Of course, nobody really expects dealers to actually buy these stamps. And they do not. Since 1986, only 294 stamps worth $2,000 have been purchased in Minnesota, and most of those were by collectors. But the tax has provided a potential windfall for the state, which has collected $780,000 following drug arrests. The state is also trying to collect another $26 million from dealers found to be liable.

A Utah man, who was sentenced in March to one to 15 years for operating a ``speed'' lab out of his garage, was hit with $6,250 in fines. The state attorney general's office has started forfeiture proceedings against his home, its furnishings and vehicles, according to a United Press International report. But the big penalty came from the state tax commission, which filed a $217.6 million claim against him for failure to purchase drug stamps.

Assessing is one thing, actually collecting is another.

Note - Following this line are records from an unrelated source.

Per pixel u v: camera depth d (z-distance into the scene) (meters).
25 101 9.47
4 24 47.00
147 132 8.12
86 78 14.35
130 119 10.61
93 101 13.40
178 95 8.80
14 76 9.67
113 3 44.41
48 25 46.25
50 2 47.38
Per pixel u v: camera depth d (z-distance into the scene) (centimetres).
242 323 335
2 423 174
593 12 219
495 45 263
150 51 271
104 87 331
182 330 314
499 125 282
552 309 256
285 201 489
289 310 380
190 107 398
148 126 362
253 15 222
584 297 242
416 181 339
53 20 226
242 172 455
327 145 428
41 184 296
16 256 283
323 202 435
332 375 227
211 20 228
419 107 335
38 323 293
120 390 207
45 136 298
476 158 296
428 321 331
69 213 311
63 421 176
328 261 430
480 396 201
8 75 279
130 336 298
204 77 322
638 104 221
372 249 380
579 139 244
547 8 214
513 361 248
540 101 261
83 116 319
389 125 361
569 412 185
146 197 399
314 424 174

Since 1987, Kansas has assessed nearly $2 million, but collected only $7,860.40. ``We didn't think we'd see even that much,'' says Cleo Murphy, bureau chief for the Kansas Business Tax Bureau. ``I can see us collecting 5 percent of [the $2 million].'' Half of current assessments are being appealed, Ms. Murphy says.

Some legal experts also complain that the law goes too far in the effort to make drug dealers pay for their crimes. ``The stamp tax is designed as a circuitous method of entrapment,'' says Colleen O'Connor, national public education director for the American Civil Liberties Union.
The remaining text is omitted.